The substitute and the introduced both include provisions relating to the application for the a tax credit under the bill's provisions but differ in the following respects:

·       the introduced required a taxable entity to apply for a tax credit under the bill's provisions on or with the report for the period for which the credit is claimed, which the substitute does not require;

·       the introduced included as an additional condition on the comptroller's authority to award a credit to an eligible taxable entity that the credit be available based on the $25 million per fiscal year cap, which the substitute does not do;

·       the substitute establishes that an award or denial of a credit under the bill's provisions and the amount of any credit awarded is not a contested case under the Administrative Procedure Act, which the introduced did not establish; and

·       the substitute includes provisions, absent from the introduced, that do the following:

o   authorize the comptroller to elect to award a credit under the bill's provisions to a taxable entity by issuing a refund warrant to the entity in lieu of awarding a credit against the tax due on the entity's report in the manner provided by these provisions;

o   prohibit the comptroller from issuing a refund warrant in an amount that exceeds the amount of franchise tax due for the report after applying all other applicable credits;

o   establish that, if a taxable entity that is issued a refund warrant under these provisions is eligible for an amount of credit that exceeds that limitation, that remaining portion of the credit is considered a carryforward under the bill's provisions and that such a refund warrant issued by the comptroller does not accrue interest under statutory provisions relating to interest on refunds or credits; and

o   authorize the comptroller by rule to do the following:

§  prescribe the form to be used to apply for the child-care contribution tax credit; and

§  establish an enrollment period with application deadlines during which an application for a child-care contribution tax credit must be submitted.

 

Both the introduced and substitute establish that the sale or assignment of a credit in accordance with the applicable bill provisions does not extend the period for which a credit may be carried forward.
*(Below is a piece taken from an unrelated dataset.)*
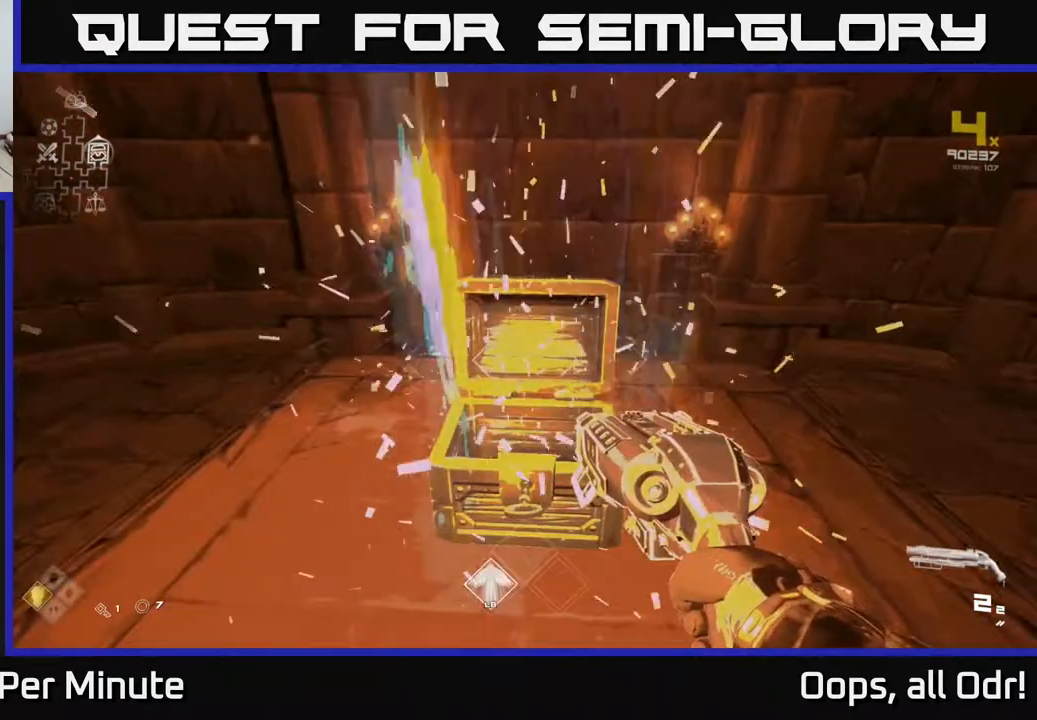
{"buttons": [], "left_stick": "up-left", "right_stick": "left", "events": [[67, "right_stick", "left"], [83, "left_stick", "down-left"], [317, "left_stick", "left"], [417, "left_stick", "up-left"]]}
However, the substitute also establishes that such a sale or assignment of a credit does not increase the total amount of the credit that may be claimed, which the introduced did not do.

 

The substitute includes provisions, absent from the introduced, that do the following:

·       authorize the comptroller, on determining that a taxable entity was improperly awarded a credit under the bill's provisions, to assess the amount of the improperly awarded credit against the taxable entity that was originally awarded the credit, regardless of whether that taxable entity has sold or assigned the credit in accordance with the bill's provisions;

·       authorize the comptroller, after the taxable entity has exhausted all available administrative and judicial remedies in relation to the assessment, to use any money recovered through the assessment to do the following:

o   increase the total amount of credit that may be awarded during the next state fiscal year;

o   administer the credit under the bill's provisions; or

o   return the money to the state treasury;

·       require TWC to conduct a study to examine strategies that may increase access to and availability of child care among families in Texas, including strategies that engage employers in child-care solutions available to their employees; and

·       require TWC, not later than December 31, 2026, to issue a report on the findings of the study to the governor, the lieutenant governor, the speaker of the house of representatives, and each legislative standing committee with jurisdiction over child-care facilities.

 

The introduced established that the bill's provisions relating to the child-care contribution tax credit apply only to a report due on or after January 1, 2026, that those bill provisions take effect January 1, 2026, and that all other provisions of the introduced take effect September 1, 2026, whereas the substitute establishes that the bill's provisions relating to the child-care contribution tax credit apply only to a report due on or after January 1, 2027, and that the bill's provisions take effect January 1, 2026.